Yes, they need to compute the weights ones but not assigned it to the whole loss. Instead each pixel in the loss (before summing it in both directions) should take a weight. So overall 'weights' is a tensor just like the others. Lets say there are only two classes, and frequency of $ C_1 $ is twofold of $ C_2 $. One of the pixel is corretly predicted as $ C_2 $ with confidence [0.3 0.7] . The loss is $ sum([1, 0].*log[0.3, 0.7]) $. When the weight is included the loss is $ sum([1, 0].*log[0.3, 0.7] * 2) $, because $ C_2 $ should take twice to make a balance.

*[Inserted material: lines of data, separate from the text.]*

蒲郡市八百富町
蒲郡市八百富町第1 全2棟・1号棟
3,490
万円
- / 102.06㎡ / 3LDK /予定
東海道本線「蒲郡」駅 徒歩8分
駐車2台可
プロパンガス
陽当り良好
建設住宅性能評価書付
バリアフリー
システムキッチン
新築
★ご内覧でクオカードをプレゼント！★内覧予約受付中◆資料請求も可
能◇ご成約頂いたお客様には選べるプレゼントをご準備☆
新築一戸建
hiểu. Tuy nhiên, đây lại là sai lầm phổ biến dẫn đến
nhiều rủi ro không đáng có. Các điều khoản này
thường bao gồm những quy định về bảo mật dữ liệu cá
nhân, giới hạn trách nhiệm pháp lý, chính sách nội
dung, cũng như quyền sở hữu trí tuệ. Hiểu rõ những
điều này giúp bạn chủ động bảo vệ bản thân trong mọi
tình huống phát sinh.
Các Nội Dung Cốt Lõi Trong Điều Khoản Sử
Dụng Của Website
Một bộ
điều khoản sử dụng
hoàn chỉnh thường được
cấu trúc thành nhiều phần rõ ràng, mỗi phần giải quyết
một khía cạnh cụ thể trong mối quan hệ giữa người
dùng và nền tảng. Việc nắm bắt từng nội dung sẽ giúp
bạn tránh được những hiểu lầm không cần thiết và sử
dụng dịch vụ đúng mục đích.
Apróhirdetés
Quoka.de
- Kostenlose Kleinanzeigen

So for each pixel, weight is either 1 or 2 depends on which class it belongs to. This construct a weight matrix. However it can be convenient to think it as tensor because, the weight value correspond to the other class multiplied by 0 in 'true_dist'. In this case the loss for single pixel can be written as $ sum([1, 0].*log[0.3, 0.7].*[2, 1]) $. So it doesn't effect the result. In this way you can make a point-wise multiplication.
PS: It didn't fit to the commment section
EDIT: I can't edit your code because the weight calculation section is not included. If you calculated weights for N classes, then its a 1XN vector. You will construct a 3D array, $ W_{ijk} $, with these weights. The first and second dimension of this array corresponds to 'img_col' and 'img_row' respectively. The third dimension will be a function of 'true_dist', $ T_{ijk}$, at corresponding pixel. I guess you are confused in here, so I will try to be more open at this point. Lets say N is 4 and the weight vector you calculated is denoted as $ w = [w_1,w_2,w_3,w_4]$. The weight values are inversely correlated with frequency of each class'. If a pixel $ (a,b) $ belongs to class $ C_3 $ then T_{ab.} = [0, 0, 1, 0] and $ W_{ab.} = T_{ab.}.*([w_1,w_2,w_3,w_4]) = [0,0,w_3,0]$ where $ .* $ is point-wise multiplication. So only 3rd class' weight value will effect for that individual pixel (a,b). As you see $ W $ is a function of $ T $. What you need to do evaluate $ W $ before passing in to the loss. You can make a function which take $ T $ as input.
The 'weights' in the code is denoted as $ W $ (capital) is a 3D array. $ w $, vector, corresponds to reverse frequency values for each class.
EDIT2: Sorry for the mess I created in here. You don't need to make point-wise multiplication to create $ W_{ijk}$ because it is already done in loss function. So just replicate $ w $ to each pixel of $ W $.
$ \forall (a,b), W_{ab.} = [w_1,w_2,w_3,w_4]$
Best Answer
An easy way to do this would be to simply assign weights so that they upweighted classes all have equal weight to the unweighted largest class. So in your case you would assign a weight of A/B to B, A/C to C, A/D to D and not weight A at all.